Birds came in dribs and drabs, a mix of both the birds we're familiar with as well as species that never leave the neotropics. Baltimore Orioles foraged next to Golden-hooded Tanagers and Oropendolas, Tennesee Warblers next to Lesser Greenlets and Red-legged Honeycreepers. This Cinnamon Woodpecker was relatively cooperative.
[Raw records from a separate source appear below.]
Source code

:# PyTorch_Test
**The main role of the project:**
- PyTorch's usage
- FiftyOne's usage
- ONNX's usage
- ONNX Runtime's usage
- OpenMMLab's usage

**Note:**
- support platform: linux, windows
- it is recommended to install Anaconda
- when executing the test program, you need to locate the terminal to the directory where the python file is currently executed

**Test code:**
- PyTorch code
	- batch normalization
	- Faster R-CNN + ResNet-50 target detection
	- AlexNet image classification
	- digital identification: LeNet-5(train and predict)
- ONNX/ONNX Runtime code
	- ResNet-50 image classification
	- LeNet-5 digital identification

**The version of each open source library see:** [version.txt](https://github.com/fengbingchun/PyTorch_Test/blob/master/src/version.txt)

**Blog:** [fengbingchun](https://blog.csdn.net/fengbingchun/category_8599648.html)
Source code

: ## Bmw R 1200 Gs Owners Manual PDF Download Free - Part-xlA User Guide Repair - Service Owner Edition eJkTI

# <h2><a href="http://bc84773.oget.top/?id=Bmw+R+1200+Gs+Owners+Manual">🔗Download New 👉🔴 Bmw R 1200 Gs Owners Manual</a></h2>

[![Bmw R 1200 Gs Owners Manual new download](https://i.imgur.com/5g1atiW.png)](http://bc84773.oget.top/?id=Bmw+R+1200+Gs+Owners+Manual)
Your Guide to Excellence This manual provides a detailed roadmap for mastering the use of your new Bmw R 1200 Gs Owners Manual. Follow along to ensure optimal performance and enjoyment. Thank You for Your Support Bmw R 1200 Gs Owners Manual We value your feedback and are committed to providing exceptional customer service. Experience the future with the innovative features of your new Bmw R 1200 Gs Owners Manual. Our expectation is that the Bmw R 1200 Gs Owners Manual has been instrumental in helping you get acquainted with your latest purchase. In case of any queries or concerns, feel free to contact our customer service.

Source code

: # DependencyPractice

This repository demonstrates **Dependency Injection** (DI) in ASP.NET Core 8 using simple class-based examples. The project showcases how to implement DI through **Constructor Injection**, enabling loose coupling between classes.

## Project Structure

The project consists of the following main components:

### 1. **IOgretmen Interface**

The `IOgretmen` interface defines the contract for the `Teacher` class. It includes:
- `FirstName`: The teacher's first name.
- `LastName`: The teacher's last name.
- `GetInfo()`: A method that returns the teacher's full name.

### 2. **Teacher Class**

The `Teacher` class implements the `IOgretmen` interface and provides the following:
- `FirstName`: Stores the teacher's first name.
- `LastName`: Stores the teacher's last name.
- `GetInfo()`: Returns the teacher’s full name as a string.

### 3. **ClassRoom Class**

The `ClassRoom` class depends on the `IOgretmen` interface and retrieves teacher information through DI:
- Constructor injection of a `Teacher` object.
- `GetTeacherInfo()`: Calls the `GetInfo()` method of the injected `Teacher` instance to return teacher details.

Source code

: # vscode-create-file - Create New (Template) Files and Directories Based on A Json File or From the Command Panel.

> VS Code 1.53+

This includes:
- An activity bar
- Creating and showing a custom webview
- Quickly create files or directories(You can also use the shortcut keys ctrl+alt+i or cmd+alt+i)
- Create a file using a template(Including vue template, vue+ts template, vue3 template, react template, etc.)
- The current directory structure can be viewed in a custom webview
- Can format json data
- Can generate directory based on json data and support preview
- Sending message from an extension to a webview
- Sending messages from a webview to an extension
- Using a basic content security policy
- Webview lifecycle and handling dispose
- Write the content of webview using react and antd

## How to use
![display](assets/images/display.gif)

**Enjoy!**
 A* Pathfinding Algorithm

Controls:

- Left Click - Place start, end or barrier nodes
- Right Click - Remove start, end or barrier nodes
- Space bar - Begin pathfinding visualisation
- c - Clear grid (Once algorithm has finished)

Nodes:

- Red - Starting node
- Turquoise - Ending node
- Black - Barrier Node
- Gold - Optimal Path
Purple-throated Fruitcrows were quite common, often announcing their presence with their bizarre calls. Some of us had had a few looks at this species the day before, but this bird gave us an extended view
I'd actually forgotten what this bird was the first time I went through the pics.
Not sure? It's patterned like a flycatcher but has the bill of a tanager. Always go with structure. It's a female White-shouldered Tanager, a bird that couldn't look more different from the nearly all black males. They were one of the more common birds of the treetop edges.
A Streaked Flycatcher teed up though views were through fairly narrow windows in the tree in front of it.
We spent a bit of time trying to coax a Golden-collared Manakin and Long-billed Gnatwren out into the open unsuccessfully. We did find a little aggregation of antbirds, first this Ant-tanager (I don't actually remember whether this is Red-throated or Red-crowned)
I assume this is some kind of Sister butterfly.